# SET PROBLEM 1
In the forum thread about old bottles, which house in Wethersfield, CT has an original privy with five or maybe six seats?
# SET PROBLEM 2
Write out the part of the forum thread about old bottles starting at "Hi Bud buriedtreasuretime- Yup, old" and ending at "(Apr 3, 2021)".
# SET PROBLEM 3
Continue the forum thread about old bottles and pottery from where it stops.

# READING TEXT
----------------

Sent from my iPhone using Tapatalk


----------



## Len (Apr 2, 2021)

Hey ROBBYBOBBY64, Wildcat Wrangling Kat, Buriedtreasuretime, et al,

Yo! RB-Regarding your question about lids. (When you're lucky enough to have them...)
I have a small collection of chamber pots. I took a quick look at the circumference of a few lids. They generally match the lower bowl pretty well.  A couple had lids that were under a 1/8" of an overhang.  Issue yet to be decided...

Hey Wildcat Wrangling Kat- I believe your Meemaw was one hot Granny and way too cool for this school! That is a great American story about her firing the outhouse. Two seaters were fairly common. There is an old colonial in Wethersfield, CT, the Silas Deane house, that has an original five, maybe six seater! If your Grandparents' property is still in the family, consider putting digging their privy on your bucket list....

Hi Bud buriedtreasuretime- Yup, old cow milking barns sure were hard on clothes and especially footwear.
The gals always wanted the inner nest to be their pristine area. From the dairy men I've encountered, they look upon the bottles and cans, among other farm artifacts, symbols of their proud family labor. They are historic artifacts sharing connections to the earth, animals, and local communities. It doesn't get much better. Just sad to see the small dairy farms disappear in recent decades. Ending on a better note, I'd bet you passed on your interest in bottles to your next generation...

CT Len


----------



## buriedtreasuretime (Apr 3, 2021)

Len said:


> Hey ROBBYBOBBY64, Wildcat Wrangling Kat, Buriedtreasuretime, et al,
> 
> Yo! RB-Regarding your question about lids. (When you're lucky enough to have them...)
> I have a small collection of chamber pots. I took a quick look at the circumference of a few lids. They generally match the lower bowl pretty well. A couple had lids that were under a 1/8" of an overhang. Issue yet to be decided...
> ...



Oh, I’ve tried to but they’re not much in to it, california cities were dug a long time ago and I don’t get to the country much. When we lived up in rural northern Nevada we were always finding a new place to dig-hense buried treasure time. I’m a collector like my grand pop and I love my old glass bottles. This group has helped me to pay more attention to my bottles because although I’m not into selling, others are and I learn from their knowledge about particular bottles. Thanks for asking .


Sent from my iPhone using Tapatalk


----------



## Cokecounty21 (Apr 8, 2021)

Wow that’s a great find I am searching for one made by Joseph or B.J. Rushton that was my GGG grandfather and his brother they made pottery like that and ran moonshine back in the late 1800’s


----------



## Len (Apr 9, 2021)

Hey Cokecounty21,
Hope I come across one for you. What state, PA? Thx. --CT Len


----------



## Cokecounty21 (Apr 9, 2021)

He made them in Alabama, Texas, and his brother made them in Texas and Mississippi. A couple went to the land in Alabama where one of their shops had been and picked up every broken piece of everything they could find and I emailed them offering to buy just a broken piece and they said no. To find any piece broken or not would mean so much. My other GGG grandfather made tombstones that have some really different folk art than most tombstones. I live close to a lot of the cemeteries where I get to see his work. It’s cool to see it and know my GGG grandfather did that! I love collecting because I love the history that the pieces tell ! As you can probably guess I collect more than just bottles! Thank you for your reply and offer that if you ever run across a rushton piece of pottery you will keep me in mind! Thanks!

----------------

# DATA
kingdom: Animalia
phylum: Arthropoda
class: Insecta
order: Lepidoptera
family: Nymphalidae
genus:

----------------

# EXPECTED OUTPUT 1
The Silas Deane house.

# EXPECTED OUTPUT 2
Hi Bud buriedtreasuretime- Yup, old cow milking barns sure were hard on clothes and especially footwear.
The gals always wanted the inner nest to be their pristine area. From the dairy men I've encountered, they look upon the bottles and cans, among other farm artifacts, symbols of their proud family labor. They are historic artifacts sharing connections to the earth, animals, and local communities. It doesn't get much better. Just sad to see the small dairy farms disappear in recent decades. Ending on a better note, I'd bet you passed on your interest in bottles to your next generation...

CT Len


----------



## buriedtreasuretime (Apr 3, 2021)

# EXPECTED OUTPUT 3
----------



## Len (Apr 9, 2021)

Hey Coke County 21!

You are a chip off the old gravestone all right! I think its great that our generation of Americans are digging into their family's histories and making sure that their contributions are preserved.
Did GGG#2 ever sign his tombstones? Not uncommon for colonial carvers up here around New England to do it. (Yup, I had an active interest in tombstones, etc. too.) If you haven't already, take pics of GGG #2's work and record what yard its in. Share it with friends/relatives and before you cash in your chips let the library/historical society duplicate everything for future learners. Chances are you'll find that GGG#2 was in demand and that he traveled to service the needs of all the reasonably reachable communities to supplement his first line occupation. 
...Now, regarding GGG#1, if you have a lot of shards, you might want to rebuild one of his pots/jugs etc. Just get yourself a box (at least about cat tray size) with low sides. Put in a couple of inches of sand and place the shards nearby where you can see and reach them. Then the puzzle fun starts. Make sure you use a glue that bonds ceramic. Chances are you aren't going to completely finish one but you might be surprised how far you get. If you can, do all this in a space that you can leave undisturbed and go back to in free time. More importantly, I'd get over to his old property that the couple you mentioned visited. Get permission and get digging. Hopefully the property still hasn't been disturbed below the surface. If the area is large and you want to do it right, go to the local college's archaeology dept and put in a request for help.  They'll bring manpower and a lot of expertise. I'll wager you'll find a lot more than pottery, including your own chapter of the family history. Good luck.
                                                                                                                                             --CT Len


----------



## Wildcat Wrangling Kat (Apr 11, 2021)

Cokecounty21 said:


> He made them in Alabama, Texas, and his brother made them in Texas and Mississippi. A couple went to the land in Alabama where one of their shops had been and picked up every broken piece of everything they could find and I emailed them offering to buy just a broken piece and they said no. To find any piece broken or not would mean so much. My other GGG grandfather made tombstones that have some really different folk art than most tombstones. I live close to a lot of the cemeteries where I get to see his work. It’s cool to see it and know my GGG grandfather did that! I love collecting because I love the history that the pieces tell ! As you can probably guess I collect more than just bottles! Thank you for your reply and offer that if you ever run across a rushton piece of pottery you will keep me in mind! Thanks!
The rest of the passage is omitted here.